Wednesday, November 16, 2016

Significant increase in rural vote and decline in Democratic turnout were keys to election

The combination of an increase in rural voters and a decrease in Democrats casting ballots, especially in urban areas, were the main reasons Donald Trump beat Hillary Clinton, Chuck Todd, Mark Murray and Carrie Dann report for NBC News. Rural areas accounted for 500,000 more votes than in 2012, while urban votes were down about 2.5 million.

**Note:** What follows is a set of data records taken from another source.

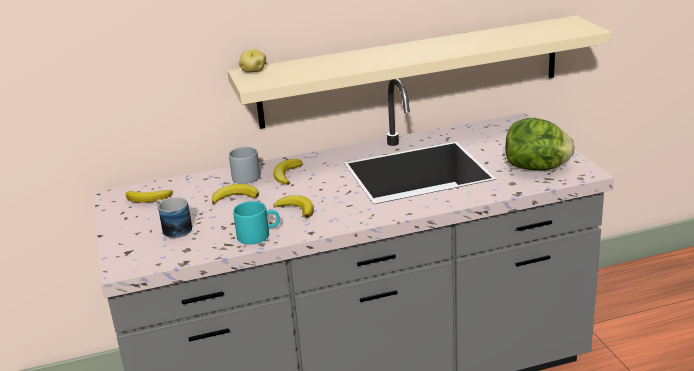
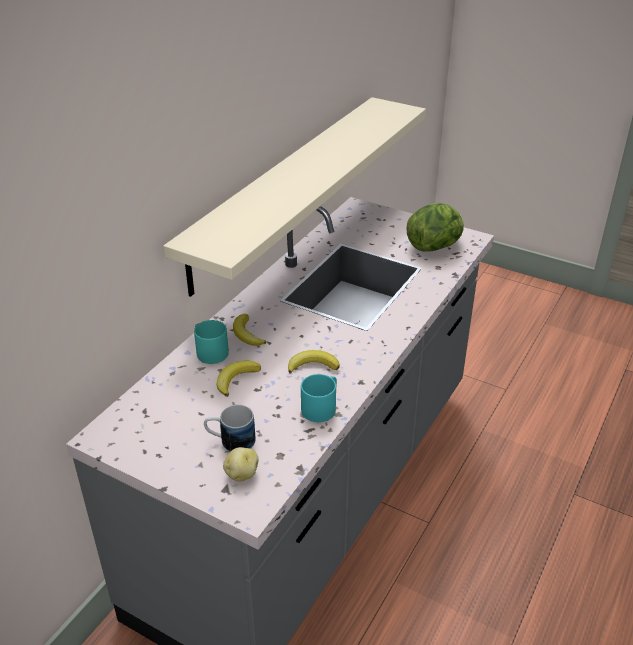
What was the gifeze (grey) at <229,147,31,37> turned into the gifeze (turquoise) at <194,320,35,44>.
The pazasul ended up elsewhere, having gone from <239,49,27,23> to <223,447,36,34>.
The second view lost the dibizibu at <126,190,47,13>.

Dante Chinni, of the American Communities Project, found that Trump scored big numbers in four types of rural counties: rural middle America, working-class communities, graying areas, and evangelical hubs. In all four areas, voter turnout was up from 2012 and Trump scored much larger victories than Mitt Romney did in 2012. (Click on chart for larger version) 
In "Graying America," areas with aging populations, 242,721 more people voted in 2016, increasing Trump's advantage in those areas by 10 points over what Romney did in 2012, Chinni writes. Votes were up by 163,349 in rural evangelical hubs, increasing Trump's winning margin by 12 points, votes were up 99,232 in rural working class communities, increasing Trump's victory by 17 points, and voters were up 16,252 in rural middle America, increasing Trump's victory by 17 points. At the same time, 796,725 fewer people in urban suburbs voted than in 2012 and 1,695,692 fewer people in big cities voted.